Peter Stephenson, technology editor, SC Media
Peter Stephenson, technology editor, SC Media

Wow! Does this group look different from the past. In prior years, we got used to seeing a combination of features on endpoint security products. In fact, they started to get a bit boring with the same old functionality year after year. Traditionally, we saw DLP, access control and anti-malware as the core pieces. We also saw host-based intrusion detection (HIDS), firewall and patch management in the mix from time to time. Every product that we saw claimed to do all of these things and, we found, for better or worse, too often, worse. That was not the story this year.

This year we saw an interesting mix of functions. Instead of having the firewall or HIDS as the staple offering, with other roles added on, everything we saw was built on anti-malware. After that we saw a mix from eclectic functionality (as we have seen in the past) ranging to very specialized capability. At the core, though, we saw heavy use of AI and machine learning as well as some of the most sophisticated policy engines we've seen in a long time.

Boring? Not a bit this year. These were among the most fascinating tools we've seen during this year's review cycle. With this level of product complexity, though, our old irritation at products that were not ready for prime time with inadequate documentation raised its ugly head. This leads to a suggestion, even at this early stage of our reviews this month: If the vendor offers an onsite engineer to help you deploy, take them up on it. 

What the vendor is saying, based on our experience over the past few Group Tests, is that these techies are the only ones who can make the product work. We found good products universally – once deployed – that we could not install. Usually, along with that, the documentation did not agree with reality. And, in at least one case, during a screen-sharing session, the vendor could not get the product to install. We had to drop four products from the Group Test this year simply because we could not get them to work.

While we did have two hardware appliances, the state of the practice today is either virtual appliances or software that you can install. That usually will mean installing in a virtual environment, but it does not need to. The rest of our products were, in one form or another, software.
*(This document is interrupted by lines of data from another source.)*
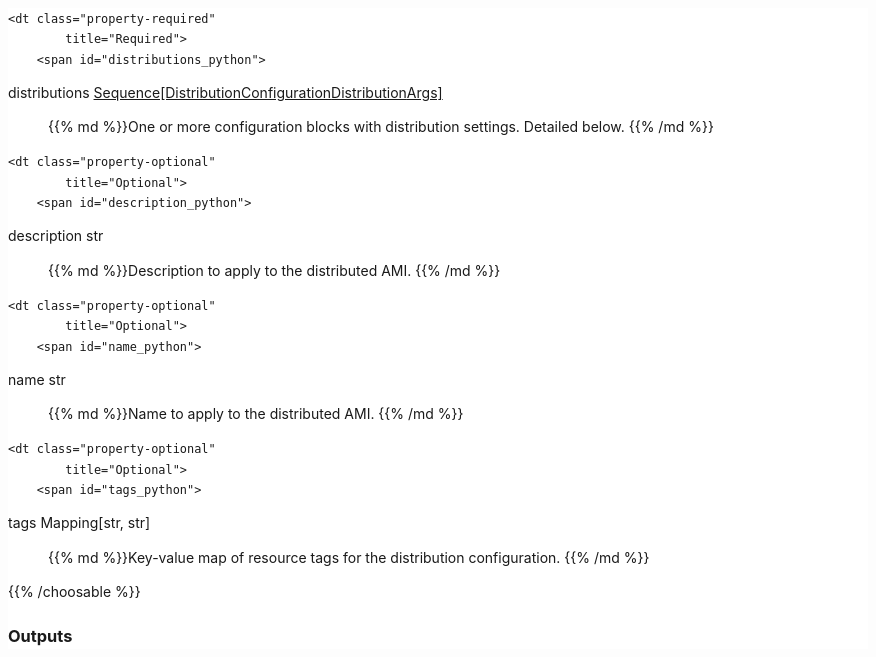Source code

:     <dt class="property-required"
            title="Required">
        <span id="distributions_python">
<a href="#distributions_python" style="color: inherit; text-decoration: inherit;">distributions</a>
</span> 
        <span class="property-indicator"></span>
        <span class="property-type"><a href="#distributionconfigurationdistribution">Sequence[Distribution<wbr>Configuration<wbr>Distribution<wbr>Args]</a></span>
    </dt>
    <dd>{{% md %}}One or more configuration blocks with distribution settings. Detailed below.
{{% /md %}}</dd>

    <dt class="property-optional"
            title="Optional">
        <span id="description_python">
<a href="#description_python" style="color: inherit; text-decoration: inherit;">description</a>
</span> 
        <span class="property-indicator"></span>
        <span class="property-type">str</span>
    </dt>
    <dd>{{% md %}}Description to apply to the distributed AMI.
{{% /md %}}</dd>

    <dt class="property-optional"
            title="Optional">
        <span id="name_python">
<a href="#name_python" style="color: inherit; text-decoration: inherit;">name</a>
</span> 
        <span class="property-indicator"></span>
        <span class="property-type">str</span>
    </dt>
    <dd>{{% md %}}Name to apply to the distributed AMI.
{{% /md %}}</dd>

    <dt class="property-optional"
            title="Optional">
        <span id="tags_python">
<a href="#tags_python" style="color: inherit; text-decoration: inherit;">tags</a>
</span> 
        <span class="property-indicator"></span>
        <span class="property-type">Mapping[str, str]</span>
    </dt>
    <dd>{{% md %}}Key-value map of resource tags for the distribution configuration.
{{% /md %}}</dd>

</dl>
{{% /choosable %}}






### Outputs
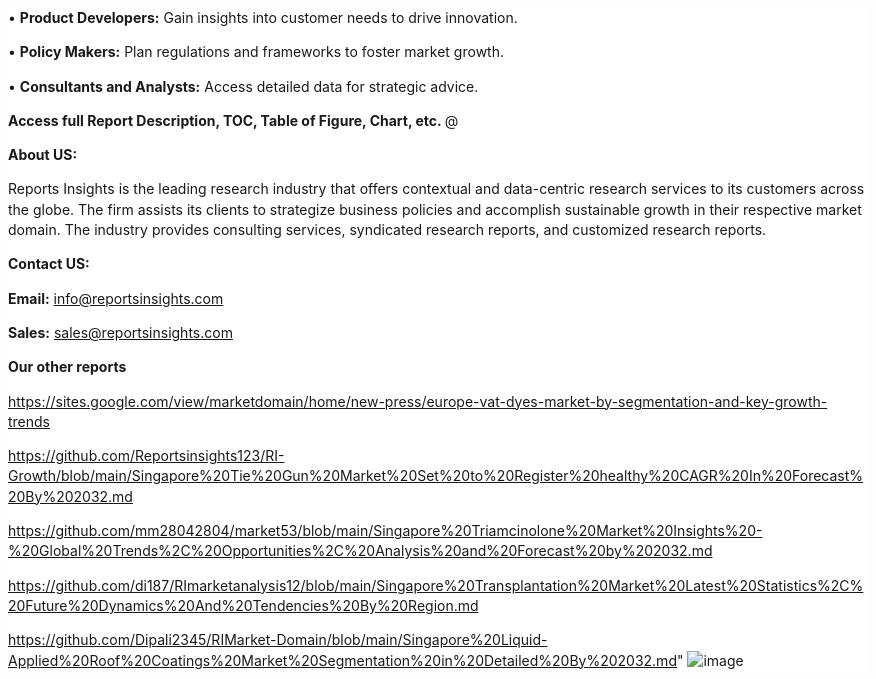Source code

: • <strong>Product Developers:</strong> Gain insights into customer needs to drive innovation.

• <strong>Policy Makers:</strong> Plan regulations and frameworks to foster market growth.

• <strong>Consultants and Analysts:</strong> Access detailed data for strategic advice.
</ul>
<strong>Access full Report Description, TOC, Table of Figure, Chart, etc. </strong>@  <a href= style=color:#0000ff;></a></font>

<strong><strong>About US</strong>:</strong>

Reports Insights is the leading research industry that offers contextual and data-centric research services to its customers across the globe. The firm assists its clients to strategize business policies and accomplish sustainable growth in their respective market domain. The industry provides consulting services, syndicated research reports, and customized research reports.

<strong>Contact US:</strong>

<p class=""""><b>Email:</b> <a href=mailto:info@reportsinsights.com>info@reportsinsights.com</a></p>
<p class=""""><b>Sales:</b> <a href=mailto:sales@reportsinsights.com>sales@reportsinsights.com</a></p>

<strong>Our other reports</strong>

<a href=https://sites.google.com/view/marketdomain/home/new-press/europe-vat-dyes-market-by-segmentation-and-key-growth-trends>https://sites.google.com/view/marketdomain/home/new-press/europe-vat-dyes-market-by-segmentation-and-key-growth-trends</a>

<a href=https://github.com/Reportsinsights123/RI-Growth/blob/main/Singapore%20Tie%20Gun%20Market%20Set%20to%20Register%20healthy%20CAGR%20In%20Forecast%20By%202032.md>https://github.com/Reportsinsights123/RI-Growth/blob/main/Singapore%20Tie%20Gun%20Market%20Set%20to%20Register%20healthy%20CAGR%20In%20Forecast%20By%202032.md</a>

<a href=https://github.com/mm28042804/market53/blob/main/Singapore%20Triamcinolone%20Market%20Insights%20-%20Global%20Trends%2C%20Opportunities%2C%20Analysis%20and%20Forecast%20by%202032.md>https://github.com/mm28042804/market53/blob/main/Singapore%20Triamcinolone%20Market%20Insights%20-%20Global%20Trends%2C%20Opportunities%2C%20Analysis%20and%20Forecast%20by%202032.md</a>

<a href=https://github.com/di187/RImarketanalysis12/blob/main/Singapore%20Transplantation%20Market%20Latest%20Statistics%2C%20Future%20Dynamics%20And%20Tendencies%20By%20Region.md>https://github.com/di187/RImarketanalysis12/blob/main/Singapore%20Transplantation%20Market%20Latest%20Statistics%2C%20Future%20Dynamics%20And%20Tendencies%20By%20Region.md</a>

<a href=https://github.com/Dipali2345/RIMarket-Domain/blob/main/Singapore%20Liquid-Applied%20Roof%20Coatings%20Market%20Segmentation%20in%20Detailed%20By%202032.md>https://github.com/Dipali2345/RIMarket-Domain/blob/main/Singapore%20Liquid-Applied%20Roof%20Coatings%20Market%20Segmentation%20in%20Detailed%20By%202032.md</a>"
![image](https://github.com/user-attachments/assets/85f95608-80a8-4da4-8739-b665f0ad3857)
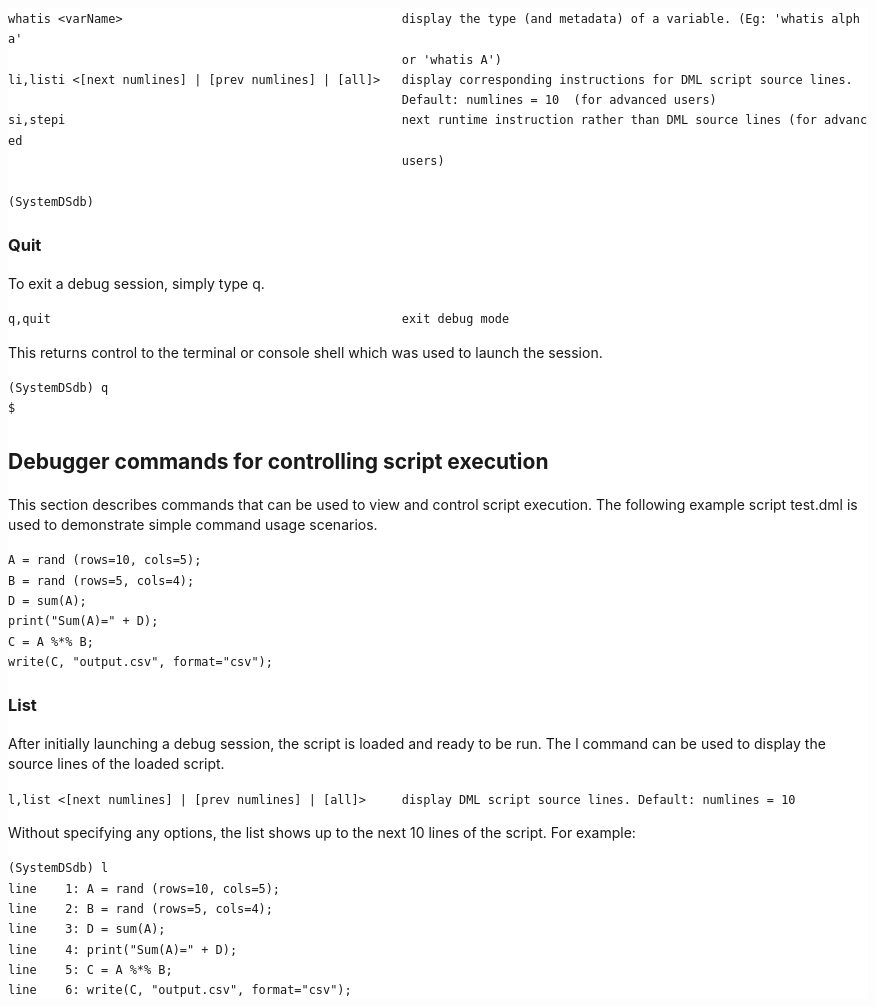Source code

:     whatis <varName>                                       display the type (and metadata) of a variable. (Eg: 'whatis alpha'
                                                           or 'whatis A')
    li,listi <[next numlines] | [prev numlines] | [all]>   display corresponding instructions for DML script source lines.
                                                           Default: numlines = 10  (for advanced users)
    si,stepi                                               next runtime instruction rather than DML source lines (for advanced
                                                           users)

    (SystemDSdb) 



### Quit

To exit a debug session, simply type q.

    q,quit                                                 exit debug mode

This returns control to the terminal or console shell which was used to launch the session.

    (SystemDSdb) q
    $


## Debugger commands for controlling script execution

This section describes commands that can be used to view and control script execution.  The following example script test.dml is used to demonstrate simple command usage scenarios.

    A = rand (rows=10, cols=5);
    B = rand (rows=5, cols=4);
    D = sum(A);
    print("Sum(A)=" + D);
    C = A %*% B;
    write(C, "output.csv", format="csv");




### List

After initially launching a debug session, the script is loaded and ready to be run.  The l command can be used to display the source lines of the loaded script.

    l,list <[next numlines] | [prev numlines] | [all]>     display DML script source lines. Default: numlines = 10

Without specifying any options, the list shows up to the next 10 lines of the script.  For example:

    (SystemDSdb) l
    line    1: A = rand (rows=10, cols=5);
    line    2: B = rand (rows=5, cols=4);
    line    3: D = sum(A);
    line    4: print("Sum(A)=" + D);
    line    5: C = A %*% B;
    line    6: write(C, "output.csv", format="csv");

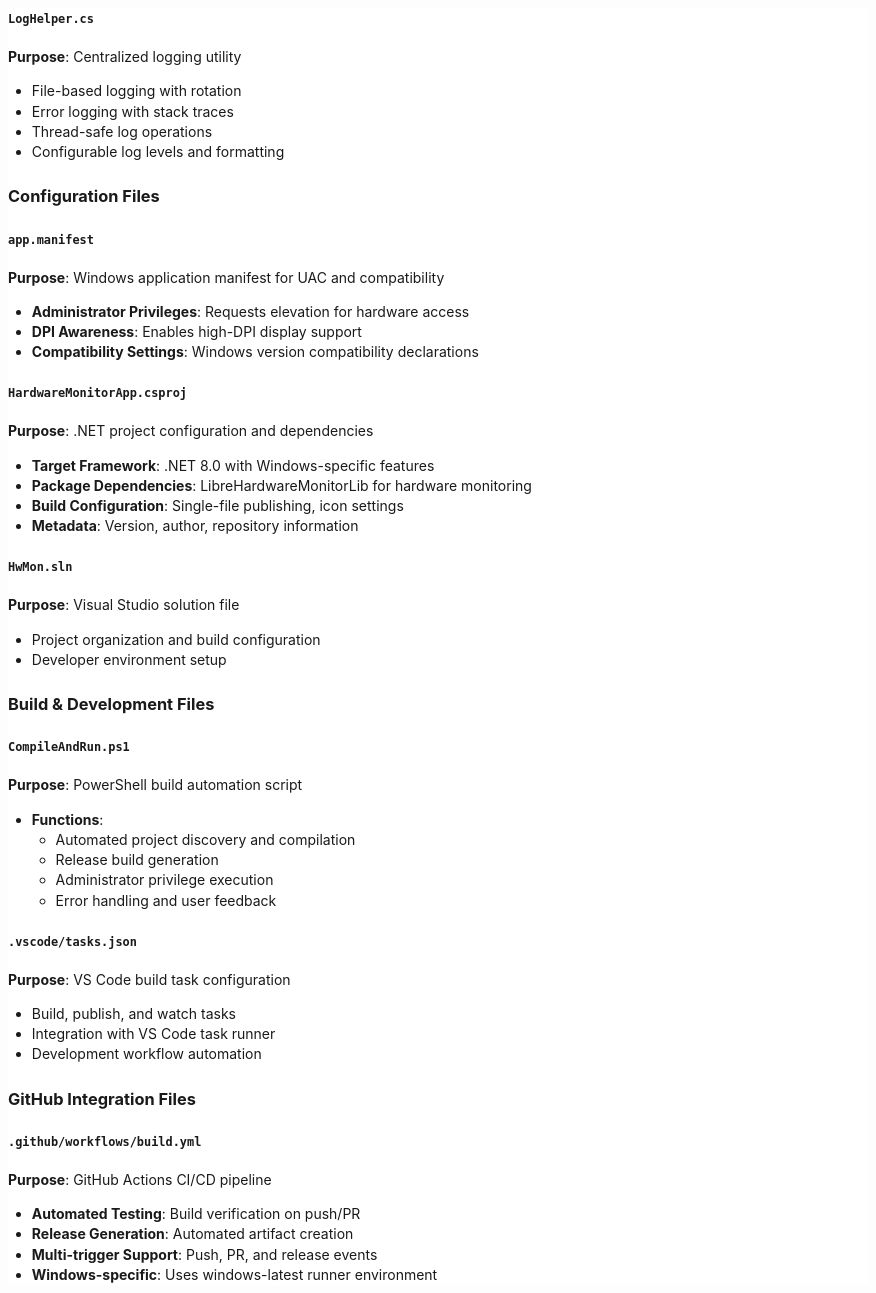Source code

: #### `LogHelper.cs`
**Purpose**: Centralized logging utility
- File-based logging with rotation
- Error logging with stack traces
- Thread-safe log operations
- Configurable log levels and formatting

### Configuration Files

#### `app.manifest`
**Purpose**: Windows application manifest for UAC and compatibility
- **Administrator Privileges**: Requests elevation for hardware access
- **DPI Awareness**: Enables high-DPI display support
- **Compatibility Settings**: Windows version compatibility declarations

#### `HardwareMonitorApp.csproj`
**Purpose**: .NET project configuration and dependencies
- **Target Framework**: .NET 8.0 with Windows-specific features
- **Package Dependencies**: LibreHardwareMonitorLib for hardware monitoring
- **Build Configuration**: Single-file publishing, icon settings
- **Metadata**: Version, author, repository information

#### `HwMon.sln`
**Purpose**: Visual Studio solution file
- Project organization and build configuration
- Developer environment setup

### Build & Development Files

#### `CompileAndRun.ps1`
**Purpose**: PowerShell build automation script
- **Functions**:
  - Automated project discovery and compilation
  - Release build generation
  - Administrator privilege execution
  - Error handling and user feedback

#### `.vscode/tasks.json`
**Purpose**: VS Code build task configuration
- Build, publish, and watch tasks
- Integration with VS Code task runner
- Development workflow automation

### GitHub Integration Files

#### `.github/workflows/build.yml`
**Purpose**: GitHub Actions CI/CD pipeline
- **Automated Testing**: Build verification on push/PR
- **Release Generation**: Automated artifact creation
- **Multi-trigger Support**: Push, PR, and release events
- **Windows-specific**: Uses windows-latest runner environment
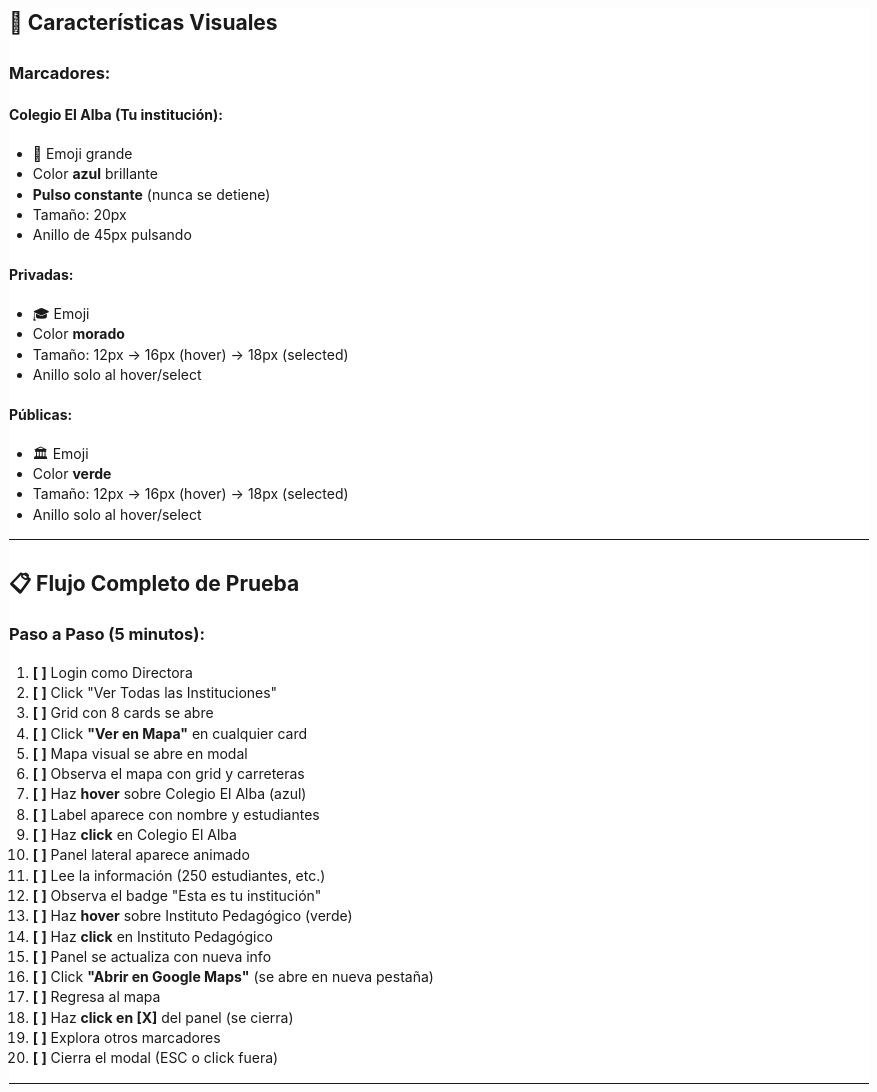
## 🎨 Características Visuales

### **Marcadores:**

#### **Colegio El Alba (Tu institución):**
- 🏫 Emoji grande
- Color **azul** brillante
- **Pulso constante** (nunca se detiene)
- Tamaño: 20px
- Anillo de 45px pulsando

#### **Privadas:**
- 🎓 Emoji
- Color **morado**
- Tamaño: 12px → 16px (hover) → 18px (selected)
- Anillo solo al hover/select

#### **Públicas:**
- 🏛️ Emoji
- Color **verde**
- Tamaño: 12px → 16px (hover) → 18px (selected)
- Anillo solo al hover/select

---

## 📋 Flujo Completo de Prueba

### **Paso a Paso (5 minutos):**

1. **[ ]** Login como Directora
2. **[ ]** Click "Ver Todas las Instituciones"
3. **[ ]** Grid con 8 cards se abre
4. **[ ]** Click **"Ver en Mapa"** en cualquier card
5. **[ ]** Mapa visual se abre en modal
6. **[ ]** Observa el mapa con grid y carreteras
7. **[ ]** Haz **hover** sobre Colegio El Alba (azul)
8. **[ ]** Label aparece con nombre y estudiantes
9. **[ ]** Haz **click** en Colegio El Alba
10. **[ ]** Panel lateral aparece animado
11. **[ ]** Lee la información (250 estudiantes, etc.)
12. **[ ]** Observa el badge "Esta es tu institución"
13. **[ ]** Haz **hover** sobre Instituto Pedagógico (verde)
14. **[ ]** Haz **click** en Instituto Pedagógico
15. **[ ]** Panel se actualiza con nueva info
16. **[ ]** Click **"Abrir en Google Maps"** (se abre en nueva pestaña)
17. **[ ]** Regresa al mapa
18. **[ ]** Haz **click en [X]** del panel (se cierra)
19. **[ ]** Explora otros marcadores
20. **[ ]** Cierra el modal (ESC o click fuera)

---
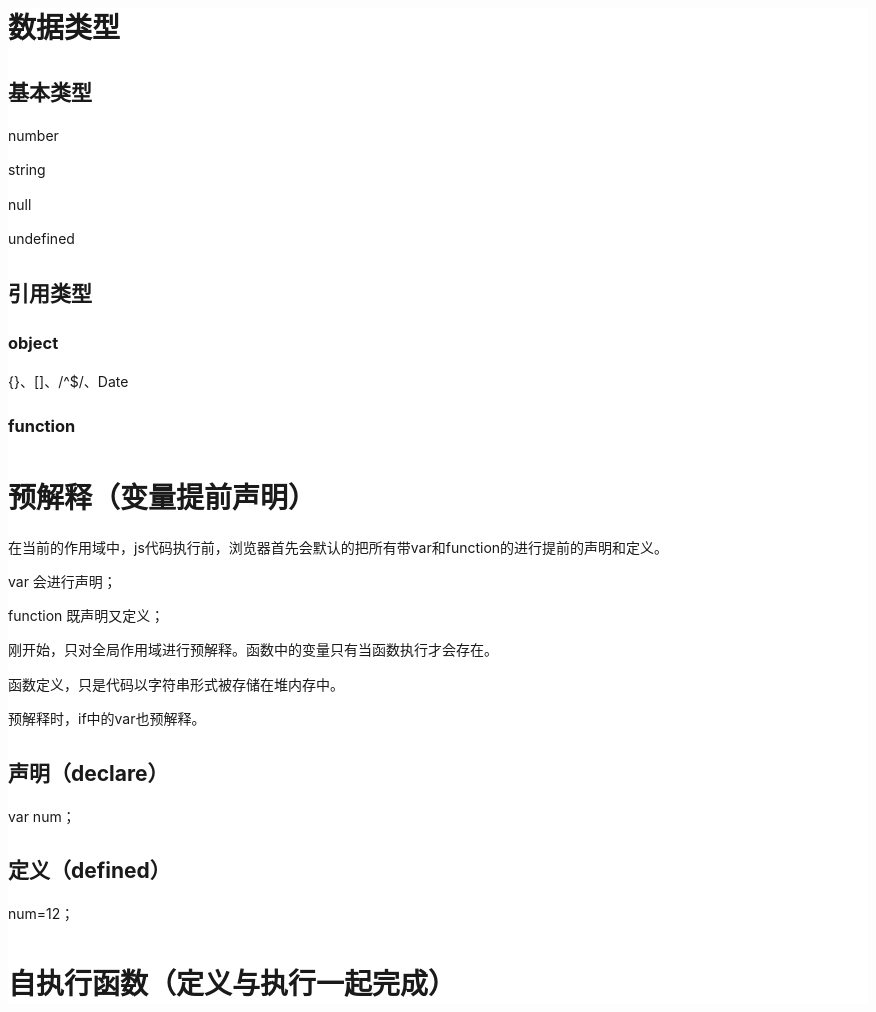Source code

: # 数据类型

## 基本类型

number

string

null

undefined

## 引用类型

### object

{}、[]、/^$/、Date

### function









# 预解释（变量提前声明）

在当前的作用域中，js代码执行前，浏览器首先会默认的把所有带var和function的进行提前的声明和定义。

var 会进行声明；

function 既声明又定义；

刚开始，只对全局作用域进行预解释。函数中的变量只有当函数执行才会存在。

函数定义，只是代码以字符串形式被存储在堆内存中。



预解释时，if中的var也预解释。

## 声明（declare）

var num；

## 定义（defined）

num=12；



# 自执行函数（定义与执行一起完成）
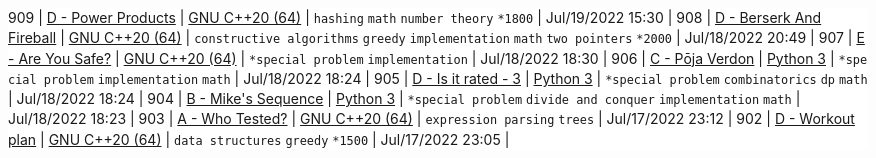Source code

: 909 | [D - Power Products](https://codeforces.com/contest/1225/problem/D) | [GNU C++20 (64)](./codeforces/1225/D.cpp) | `hashing` `math` `number theory` `*1800` | Jul/19/2022 15:30 | 
908 | [D - Berserk And Fireball](https://codeforces.com/contest/1380/problem/D) | [GNU C++20 (64)](./codeforces/1380/D.cpp) | `constructive algorithms` `greedy` `implementation` `math` `two pointers` `*2000` | Jul/18/2022 20:49 | 
907 | [E - Are You Safe?](https://codeforces.com/contest/1663/problem/E) | [GNU C++20 (64)](./codeforces/1663/E.cpp) | `*special problem` `implementation` | Jul/18/2022 18:30 | 
906 | [C - Pōja Verdon](https://codeforces.com/contest/1663/problem/C) | [Python 3](./codeforces/1663/C.py) | `*special problem` `implementation` `math` | Jul/18/2022 18:24 | 
905 | [D - Is it rated - 3](https://codeforces.com/contest/1663/problem/D) | [Python 3](./codeforces/1663/D.py) | `*special problem` `combinatorics` `dp` `math` | Jul/18/2022 18:24 | 
904 | [B - Mike's Sequence](https://codeforces.com/contest/1663/problem/B) | [Python 3](./codeforces/1663/B.py) | `*special problem` `divide and conquer` `implementation` `math` | Jul/18/2022 18:23 | 
903 | [A - Who Tested?](https://codeforces.com/contest/1663/problem/A) | [GNU C++20 (64)](./codeforces/1663/A.cpp) | `expression parsing` `trees` | Jul/17/2022 23:12 | 
902 | [D - Workout plan](https://codeforces.com/contest/1219/problem/D) | [GNU C++20 (64)](./codeforces/1219/D.cpp) | `data structures` `greedy` `*1500` | Jul/17/2022 23:05 |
One vendor even went to the trouble of sending us a physical device with an entire test bed pre-installed. That allowed us to spend more time testing the functionality of the tool set.

Overall, we found these tools an interesting and refreshingly new approach to endpoint security. One thing that came through to us quite clearly is that while endpoint certainly is critically important to the security of the enterprise, tight integration with a total security platform that includes perimeter security is a very good thing. We also began to see the value of cloud-based computing in a product group that, traditionally, has done its computations at the endpoint itself.